It’s Not “Just Massage”… Here’s Why.
‘Just massage? You just teach massage?’
Yes, that’s what Den and I do.
I know, it seems improbable that two people can make a living off teaching massage to couples, but that’s our full time work now. And we wouldn’t have it any other way.
But we don’t think of it as ‘just massage’ (as a lot of people like to call it).
For us, it actually stretches much farther than that. It means so much more.
Denis and I have worked with couples, in all different capacities, for most of our collective careers now.
Before Melt, we conducted live massage seminars every month as a side business for eight years.
We created a website full of date ideas and relationship advice for couples. I had a national relationships and dating column in a newspaper for three years. We have both written and researched pages and pages of content on the subjects of love and relationships over the years.
Being a couple ourselves (for a decade now!), and knowing the sheer intensity of what goes into sustaining a happy, healthy relationship, we have long been drawn to the idea of helping couples do this.
Den and I are not high-level academics. We don’t have PhDs in psychology and we aren’t science-based research experts.
So, we use the talents we have not to help create groundbreaking studies or counsel marriages back from the brink of divorce, but to help decipher some of the better information out there and – here’s the part that is really important to us – use that research to come up with some practical, helpful tools couples could actually put to use in their everyday lives, to help them take advantage of and put into practice relationship findings from some of the greatest minds in the field of love.
Take $30 Date Night, our date ideas website. It was originally based on research from Arthur P. Aron of the University of Stonybrook in New York.
Aron found that novelty plays an important part in satisfaction levels of couples, and he recommended a regular date night doing new things each time to keep the flames alive.
We thought that sounded like a great idea, so we rallied. We came up with a huge collection of hundreds of date ideas – easy, fun, novel, cheap dates that couples could access when they wanted a boost for their relationship. Practical stuff. Useful stuff.
It worked for us, so we wanted to share it. We put it on the Internet. And we were rapt when we saw it working for other people too.
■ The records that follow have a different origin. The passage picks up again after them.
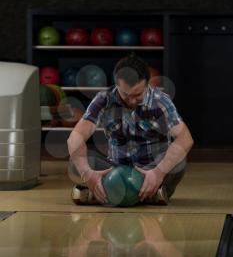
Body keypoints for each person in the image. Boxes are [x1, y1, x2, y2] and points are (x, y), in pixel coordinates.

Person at [67, 54, 194, 205]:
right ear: (117, 85)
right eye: (126, 95)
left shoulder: (160, 101)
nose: (132, 101)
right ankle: (149, 196)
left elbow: (185, 139)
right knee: (75, 162)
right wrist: (88, 174)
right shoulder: (104, 99)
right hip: (114, 168)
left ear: (147, 84)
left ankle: (107, 193)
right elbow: (75, 137)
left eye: (138, 95)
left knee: (178, 162)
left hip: (151, 170)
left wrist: (158, 173)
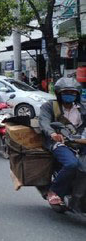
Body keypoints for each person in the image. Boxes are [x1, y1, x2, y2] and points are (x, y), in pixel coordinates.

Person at [38, 77, 86, 206]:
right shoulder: (49, 106)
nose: (69, 95)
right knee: (72, 164)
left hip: (81, 141)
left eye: (72, 93)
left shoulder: (82, 108)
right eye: (66, 93)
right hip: (59, 142)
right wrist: (52, 133)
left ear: (77, 94)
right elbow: (44, 122)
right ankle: (53, 191)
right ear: (59, 94)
$30 Date Night provided a small, practical but not to be underestimated solution for an everyday relationship issue – How to get closer. How to stay connected. How to make time for one another in a busy world.
We look at Melt much in the same way, an extension of the same work.
There are scores of studies about the benefits of cuddling for couples, of non-sexual touch and it’s importance in relationships, of how massage between couples can boost trust and intimacy, of how gentle touch with no direct eye contact can help open channels of communication and of how some of the happiest, most long-lasting couples make back rubs a part of their regular routine.
Not to mention the proven health benefits of massage that have been long known in the medical and wellness community.
So it’s not “just massage” that we offer couples. We believe it runs way deeper than that. Massage offers a path to deeper intimacy, stronger trust and a more satisfying relationship.
Being able to massage your partner is a kind, generous act that speaks to every Love Language and shows how much you care.
Den and I see our chance at being able to offer that to couples as one of our most important projects to date. Backed by research. And it’s making a difference – a real difference – to people’s lives all over the globe, one couple at a time.
And that’s way more than “just a massage”.